Wednesday, April 15, 2009

Windows 7 forces major change

I've said before that you'll have to pry the login-script out of our cold dead hands. The simple Novell login-script is the single most pervasive workstation management tool we have, since EVERYONE needs the Novell Client to talk to their file servers. Its one reason we have computer labs when others are paring down or getting rid of theirs. People can live without the Zen agents if they work at it, but they can't live without the Novell Client. Therefore, we do a lot of our workstation management through the login-script.

The Vista client has been vexing in this regard since it is so painfully slow in our clustered environment. The reason it is slow is the same reason the first WinXP clients were slow, the Microsoft and Novell name-resolution processes conmpete in bad ways. As each drive letter we map is its own virtual-server, every time you attempt to display a Save/Open box or open Windows Explorer it has to resolve-timeout-resolve each and every drive letter. This means that opening a Save/Open box on a Vista machine running the Novell client can take upwards of 5 minutes to display thanks to the timeouts. Novell knows about this issue, and has reported it to Microsoft. This is something Microsoft has to fix, and they haven't yet.

This is vexing enough that certain highly influential managers want to make sure that the same thing doesn't happen again for Windows 7. As anyone who follows any piece of the tech media knows, Windows 7 has been deemed, "Vista done right," and we expect a lot faster uptake of Win7 than WinVista. So we need to make sure our network can accommodate that on release-day. Make it so, said the highly placed manager. Yessir, we said.

So last night I turned CIFS on for all the file services on the cluster. It was that or migrate our entire file-serving function to Windows. The choice, as you can expect, was an easy one.
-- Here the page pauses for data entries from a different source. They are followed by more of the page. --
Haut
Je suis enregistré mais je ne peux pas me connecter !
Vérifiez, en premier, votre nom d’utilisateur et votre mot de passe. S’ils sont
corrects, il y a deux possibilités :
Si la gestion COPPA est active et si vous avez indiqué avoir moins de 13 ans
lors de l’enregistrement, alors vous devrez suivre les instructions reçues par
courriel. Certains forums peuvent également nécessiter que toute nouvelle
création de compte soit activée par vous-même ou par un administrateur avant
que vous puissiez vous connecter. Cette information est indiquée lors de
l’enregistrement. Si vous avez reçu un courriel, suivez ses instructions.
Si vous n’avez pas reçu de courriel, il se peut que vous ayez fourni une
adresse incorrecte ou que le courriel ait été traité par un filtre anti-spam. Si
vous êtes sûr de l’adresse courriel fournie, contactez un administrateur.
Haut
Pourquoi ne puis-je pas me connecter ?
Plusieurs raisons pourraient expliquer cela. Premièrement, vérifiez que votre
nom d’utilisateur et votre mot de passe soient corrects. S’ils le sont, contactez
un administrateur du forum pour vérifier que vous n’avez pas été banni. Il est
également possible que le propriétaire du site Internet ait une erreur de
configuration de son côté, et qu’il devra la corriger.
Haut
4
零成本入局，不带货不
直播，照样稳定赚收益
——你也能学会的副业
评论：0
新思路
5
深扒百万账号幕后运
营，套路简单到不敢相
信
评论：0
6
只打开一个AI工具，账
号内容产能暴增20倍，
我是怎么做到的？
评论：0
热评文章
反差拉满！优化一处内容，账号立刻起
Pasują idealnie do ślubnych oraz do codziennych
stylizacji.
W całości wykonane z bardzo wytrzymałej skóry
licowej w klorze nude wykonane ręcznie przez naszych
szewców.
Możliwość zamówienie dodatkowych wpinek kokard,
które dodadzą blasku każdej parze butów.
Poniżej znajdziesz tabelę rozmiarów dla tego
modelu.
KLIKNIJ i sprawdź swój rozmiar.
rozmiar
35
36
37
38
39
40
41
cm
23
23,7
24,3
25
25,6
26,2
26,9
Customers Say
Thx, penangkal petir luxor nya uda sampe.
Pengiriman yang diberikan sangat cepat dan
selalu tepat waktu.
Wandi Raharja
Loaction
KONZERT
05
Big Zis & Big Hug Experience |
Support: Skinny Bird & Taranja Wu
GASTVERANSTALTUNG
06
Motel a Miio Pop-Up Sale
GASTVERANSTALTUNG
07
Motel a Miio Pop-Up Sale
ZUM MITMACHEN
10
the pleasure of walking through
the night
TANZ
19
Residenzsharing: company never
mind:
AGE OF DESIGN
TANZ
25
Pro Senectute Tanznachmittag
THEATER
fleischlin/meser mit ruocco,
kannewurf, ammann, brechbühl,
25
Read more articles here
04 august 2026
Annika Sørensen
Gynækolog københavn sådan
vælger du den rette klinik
This morning our Mac users have been decidedly gleeful, as CIFS has long password support where AFP didn't. The one sysadmin here in techservices running Vista as his primary desktop has uninstalled the Novell Client and is also cheerful. Happily for us, the directive from said highly placed manager was accompanied by a strong suggestion to all departments that domaining PCs into the AD domain would be a Really Good Idea. This allows us to use the AD login-script, as well as group-policies, for those Windows machines that lack a Novell Client.

Ultimately, I expect the Novell Client to slowly fade away as a mandatory install. So that clientless-future I said we couldn't take part in? Microsoft managed to push us there.